Overview
- Owner: EL (1878–1919) AL (not serviced) (1919–1937) SNCF (1938–1997) RFF (1997–2014) SNCF (since 2015)
- Line number: 136 000
- Locale: Haut-Rhin
- Termini: Saint-Louis station; Huningue;

Service
- Services: Freight
- Operator(s): SNCF

History
- Opened: 11 February 1878

Technical
- Line length: 2.94 km (1.83 mi)
- Number of tracks: Single track
- Track gauge: 1,435 mm (4 ft 8+1⁄2 in) standard gauge
- Electrification: None

= Saint-Louis–Huningue railway =

The railway line between Saint-Louis and Huningue (French: Ligne de Saint-Louis à Huningue) is a French 3 km long railway located in the Haut-Rhin department of the Grand Est. The line runs between the communes of Saint-Louis and Huningue. As of 2020, the line is closed to passenger service but is still used by freight trains.

It consists of line number 136 000 of the réseau ferré national.

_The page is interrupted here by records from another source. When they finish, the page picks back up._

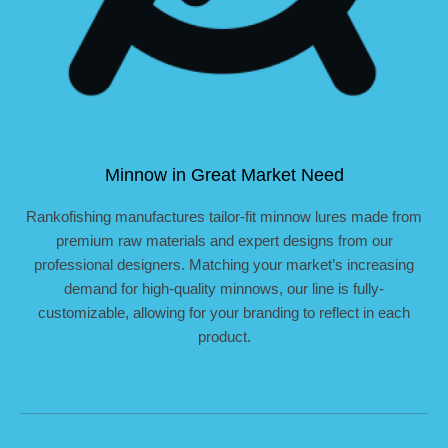
Minnow in Great Market Need
Rankofishing manufactures tailor-fit minnow lures made from
premium raw materials and expert designs from our
professional designers. Matching your market’s increasing
demand for high-quality minnows, our line is fully-
customizable, allowing for your branding to reflect in each
product.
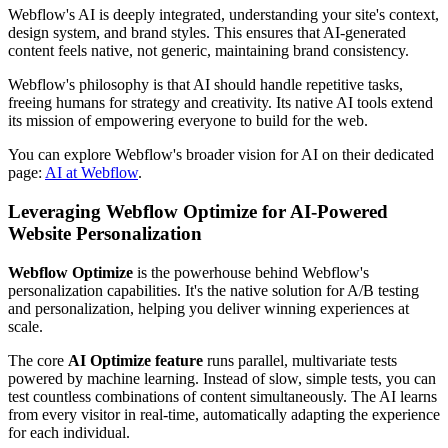
Webflow's AI is deeply integrated, understanding your site's context,
design system, and brand styles. This ensures that AI-generated
content feels native, not generic, maintaining brand consistency.
Webflow's philosophy is that AI should handle repetitive tasks,
freeing humans for strategy and creativity. Its native AI tools extend
its mission of empowering everyone to build for the web.
You can explore Webflow's broader vision for AI on their dedicated
page:
AI at Webflow
.
Leveraging Webflow Optimize for AI-Powered
Website Personalization
Webflow Optimize
is the powerhouse behind Webflow's
personalization capabilities. It's the native solution for A/B testing
and personalization, helping you deliver winning experiences at
scale.
The core
AI Optimize feature
runs parallel, multivariate tests
powered by machine learning. Instead of slow, simple tests, you can
test countless combinations of content simultaneously. The AI learns
from every visitor in real-time, automatically adapting the experience
for each individual.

In the old nomenclature of the east region of the SNCF, the line was amalgamated with the Waldighoffen–Saint-Louis-La Chaussée railway. As a result, it was numbered 31.8 and referred to as the Blotzheim–Huningue railway.

== History ==
The Saint-Louis au Rhin railway was opened on 11 February 1878 and was prolonged along the Rhine river to Weil am Rhein. Envisioned since the early 1870s, the line responded to a military need as it allowed for the rapid deployment of military personnel towards the Sundgau.

Due to limited demand for passenger and freight service, the railway bridge in Huningue across the Rhine was removed in 1937. The line was subsequently closed to passenger services on 31 December 1945.
A SNCF train schedule in 2019 indicated that the station in Huningue include an industrial spur.